Run Debezium (using Docker):
docker run -it --name debezium \
-e DEBEZIUM_SOURCE_CONNECTOR_CLASS=io.debezium.connector.mysql.MySqlConnector \
-e DEBEZIUM_SOURCE_DATABASE_HOSTNAME=127.0.0.1 \
-e DEBEZIUM_SOURCE_DATABASE_PORT=3307 \
-e DEBEZIUM_SOURCE_DATABASE_USER=[your_db_user] \
-e DEBEZIUM_SOURCE_DATABASE_PASSWORD=[your_db_password] \
-e DEBEZIUM_SOURCE_DATABASE_DBNAME=[your_database_name] \
-e DEBEZIUM_SOURCE_DATABASE_SERVER_ID=[unique_server_id] \
-e DEBEZIUM_SOURCE_DATABASE_SERVER_NAME=[logical_server_name] \
-e DEBEZIUM_SOURCE_TABLE_INCLUDE_LIST=[your_db].[your_table] \
-e DEBEZIUM_SINK_TYPE=pubsub \
-e DEBEZIUM_SINK_PUBSUB_PROJECT_ID=[your_gcp_project_id] \
-e DEBEZIUM_SINK_PUBSUB_TOPIC_ID=[your_topic_name] \
-e DEBEZIUM_FORMAT_VALUE=json \
debezium/server:latest
3. Set Up Cloud Function
import base64
import json
from google.cloud import bigquery
def pubsub_to_bigquery(event, context):
"""Triggered by a Pub/Sub message."""
try:
client = bigquery.Client()
table_id = "your_project.your_dataset.your_table"
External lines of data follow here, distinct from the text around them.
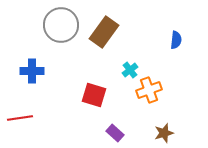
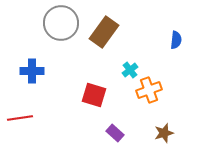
gray circle: moved 2 px up
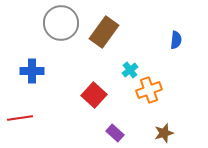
red square: rotated 25 degrees clockwise
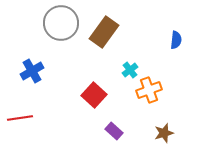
blue cross: rotated 30 degrees counterclockwise
purple rectangle: moved 1 px left, 2 px up
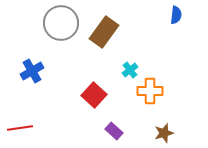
blue semicircle: moved 25 px up
orange cross: moved 1 px right, 1 px down; rotated 20 degrees clockwise
red line: moved 10 px down
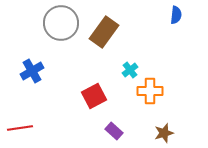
red square: moved 1 px down; rotated 20 degrees clockwise
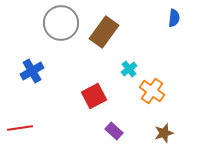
blue semicircle: moved 2 px left, 3 px down
cyan cross: moved 1 px left, 1 px up
orange cross: moved 2 px right; rotated 35 degrees clockwise
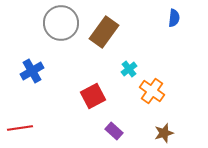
red square: moved 1 px left
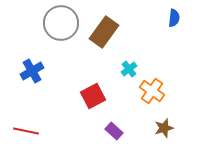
red line: moved 6 px right, 3 px down; rotated 20 degrees clockwise
brown star: moved 5 px up
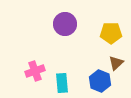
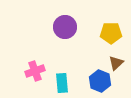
purple circle: moved 3 px down
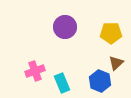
cyan rectangle: rotated 18 degrees counterclockwise
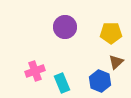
brown triangle: moved 1 px up
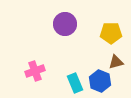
purple circle: moved 3 px up
brown triangle: rotated 28 degrees clockwise
cyan rectangle: moved 13 px right
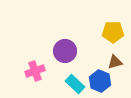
purple circle: moved 27 px down
yellow pentagon: moved 2 px right, 1 px up
brown triangle: moved 1 px left
cyan rectangle: moved 1 px down; rotated 24 degrees counterclockwise
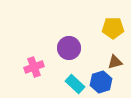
yellow pentagon: moved 4 px up
purple circle: moved 4 px right, 3 px up
pink cross: moved 1 px left, 4 px up
blue hexagon: moved 1 px right, 1 px down; rotated 20 degrees clockwise
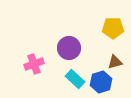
pink cross: moved 3 px up
cyan rectangle: moved 5 px up
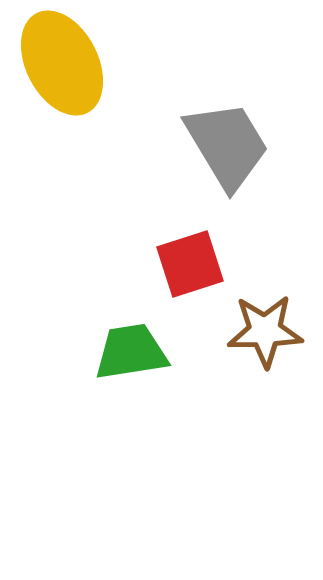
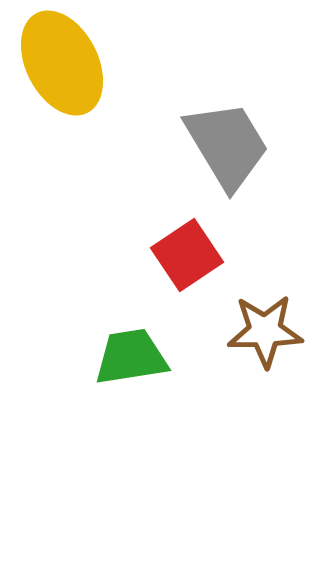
red square: moved 3 px left, 9 px up; rotated 16 degrees counterclockwise
green trapezoid: moved 5 px down
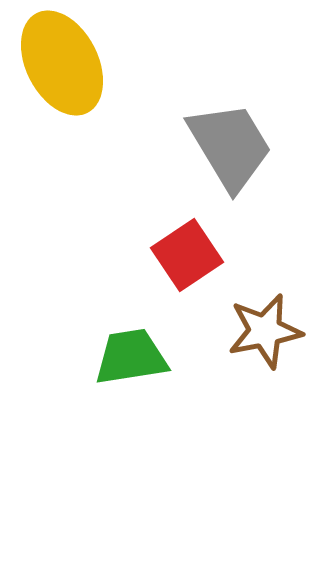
gray trapezoid: moved 3 px right, 1 px down
brown star: rotated 10 degrees counterclockwise
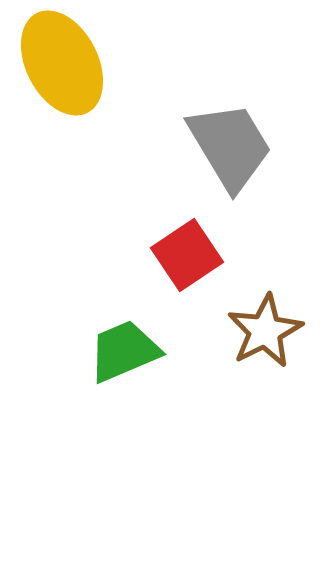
brown star: rotated 16 degrees counterclockwise
green trapezoid: moved 7 px left, 6 px up; rotated 14 degrees counterclockwise
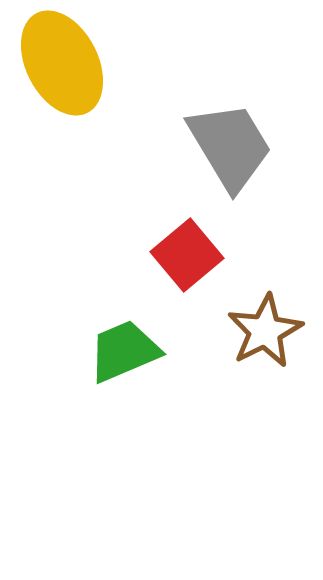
red square: rotated 6 degrees counterclockwise
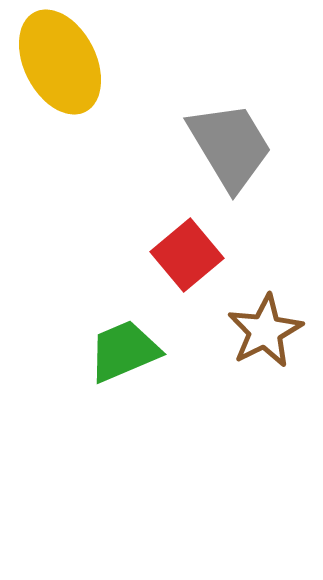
yellow ellipse: moved 2 px left, 1 px up
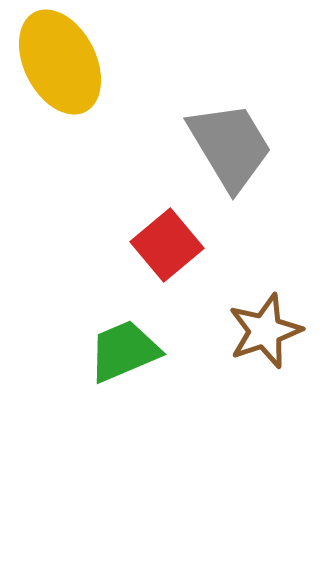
red square: moved 20 px left, 10 px up
brown star: rotated 8 degrees clockwise
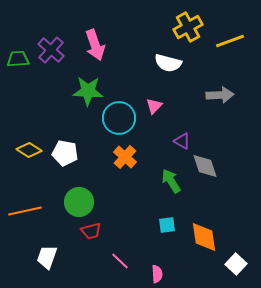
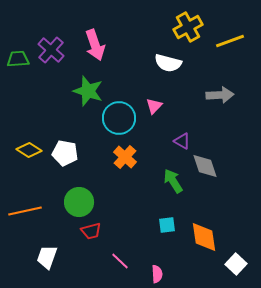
green star: rotated 16 degrees clockwise
green arrow: moved 2 px right
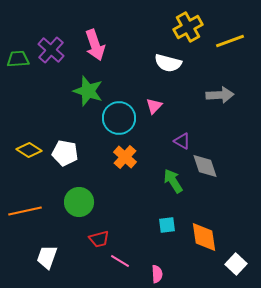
red trapezoid: moved 8 px right, 8 px down
pink line: rotated 12 degrees counterclockwise
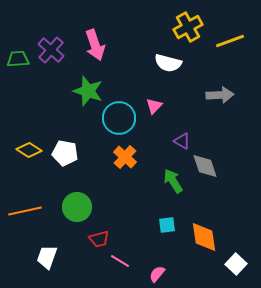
green circle: moved 2 px left, 5 px down
pink semicircle: rotated 138 degrees counterclockwise
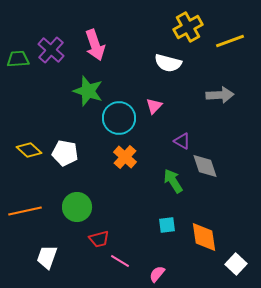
yellow diamond: rotated 10 degrees clockwise
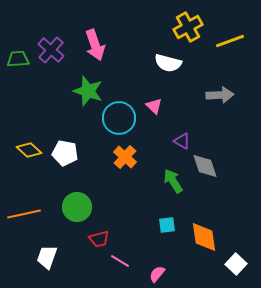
pink triangle: rotated 30 degrees counterclockwise
orange line: moved 1 px left, 3 px down
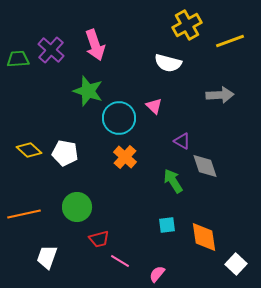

# Decode and parse the Pub/Sub message
data = base64.b64decode(event['data']).decode('utf-8')
row = json.loads(data)
# Insert the row into BigQuery
errors = client.insert_rows_json(table_id, [row])
if errors:
raise Exception(f"Errors inserting row into BigQuery: {errors}")
# (Optional) Acknowledge the message if successful
# context.ack()
except Exception as e:
print(f"Error processing Pub/Sub message: {e}")
# (Optional) Handle errors (e.g., retry, log to Error Reporting, etc.)
4. Testing and Monitoring
Important Considerations:
Latency: Achieving a consistent 5-second latency might require careful tuning of Debezium, Pub/Sub, and Cloud Function configurations, as well as optimizing your MySQL instance.
Schema Evolution: Plan for how you'll handle schema changes in your MySQL database and ensure the Cloud Function can adapt to them.
Error Handling: Implement robust error handling in your Cloud Function to deal with scenarios like BigQuery insertion failures, invalid message formats, etc.
I have successfully implemented Debezium Server to capture changes from MySQL and send them to Pub/Sub.
As I have multiple tables, I want to capture changes from multiple tables using Debezium Server (i.e., capturing changes from 2 or more tables in the same database) and send messages to a single Pub/Sub topic.
I referred to the documentation here, which provides configuration for singleTopicMode and multipleTopicMode.
Additionally, I am considering the following approaches:
Could you please provide guidance on the best practices for capturing changes from multiple tables and sending them to a single Pub/Sub topic or Multiple Pub/Sub topic or Multiple Config File/ Servers? Also, which approach would be more efficient and scalable?
As I have Installed this Debezium-server on VM , do we need to create separate VM for each Debezium Server?
Thank you!
Hi, You should be able to get data from multiple table. Look up the configurations for getting data from one than one table.